God blesses His followers with possessions to provide for their families and support His mission on earth. Satan will do all he can to keep the faithful steward from supporting the mission to reach people for God. Satan stated it this way to his angels: “We must do our utmost to prevent those who labor in God’s cause from obtaining means to use against us. Keep the money in our own ranks. The more means they obtain, the more they will injure our kingdom by taking from us our subjects.”[3]

Having a plan that honors God even after sleeping and waiting for Jesus to come is the way a faithful steward always puts God first. The faithful plan keeps possessions that are God’s working for the purposes of God on earth. The stewardship responsibility ends when the follower of Jesus, through their faithful plan, transfers their managed possessions in a way that keeps them safe for God’s purposes on earth. The faithful stewardship of our possessions is what I call God always.

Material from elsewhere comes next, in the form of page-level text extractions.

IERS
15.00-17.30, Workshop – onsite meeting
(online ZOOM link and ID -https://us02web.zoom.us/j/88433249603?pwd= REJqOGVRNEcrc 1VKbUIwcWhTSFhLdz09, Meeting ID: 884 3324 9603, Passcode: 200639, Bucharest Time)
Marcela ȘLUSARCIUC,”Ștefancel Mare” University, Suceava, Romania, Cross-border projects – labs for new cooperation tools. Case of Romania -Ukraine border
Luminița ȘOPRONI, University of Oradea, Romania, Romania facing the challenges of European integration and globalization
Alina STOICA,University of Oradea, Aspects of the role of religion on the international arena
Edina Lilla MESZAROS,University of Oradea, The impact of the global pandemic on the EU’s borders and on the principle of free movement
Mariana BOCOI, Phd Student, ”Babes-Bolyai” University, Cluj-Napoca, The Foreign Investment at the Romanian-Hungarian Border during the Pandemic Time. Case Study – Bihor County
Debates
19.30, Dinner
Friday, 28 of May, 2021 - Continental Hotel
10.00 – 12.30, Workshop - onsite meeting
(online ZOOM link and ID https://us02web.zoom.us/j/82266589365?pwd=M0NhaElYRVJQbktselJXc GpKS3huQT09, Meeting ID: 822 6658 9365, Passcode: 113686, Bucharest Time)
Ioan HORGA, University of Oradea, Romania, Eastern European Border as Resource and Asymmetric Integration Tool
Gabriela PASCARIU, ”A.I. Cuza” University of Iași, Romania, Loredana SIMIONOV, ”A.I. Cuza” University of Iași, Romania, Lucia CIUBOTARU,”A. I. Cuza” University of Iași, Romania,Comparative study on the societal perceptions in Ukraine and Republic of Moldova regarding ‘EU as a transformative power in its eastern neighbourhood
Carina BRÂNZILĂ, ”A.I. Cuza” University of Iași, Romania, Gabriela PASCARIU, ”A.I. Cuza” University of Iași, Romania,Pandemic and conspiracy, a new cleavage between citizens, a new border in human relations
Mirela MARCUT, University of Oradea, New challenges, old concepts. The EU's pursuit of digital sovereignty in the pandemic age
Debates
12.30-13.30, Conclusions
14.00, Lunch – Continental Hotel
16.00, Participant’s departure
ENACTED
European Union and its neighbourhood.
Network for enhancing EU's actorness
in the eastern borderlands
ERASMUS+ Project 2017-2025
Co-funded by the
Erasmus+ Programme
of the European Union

As human history unfolds, may the love of Jesus motivate all to faithful stewardship, God first and God always, until the restoration of the order that God designed for His entire universe.

Dennis Carlson


[1] Ellen G. White, Counsels on Stewardship (Washington, D.C.: Review and Herald Pub. Assn., 1940), 15.

[2] White, Counsels on Stewardship, 154.

[3] White, 154.

Dennis R. Carlson

Dennis R. Carlson is the director of Planned Giving & Trust Services at the General Conference.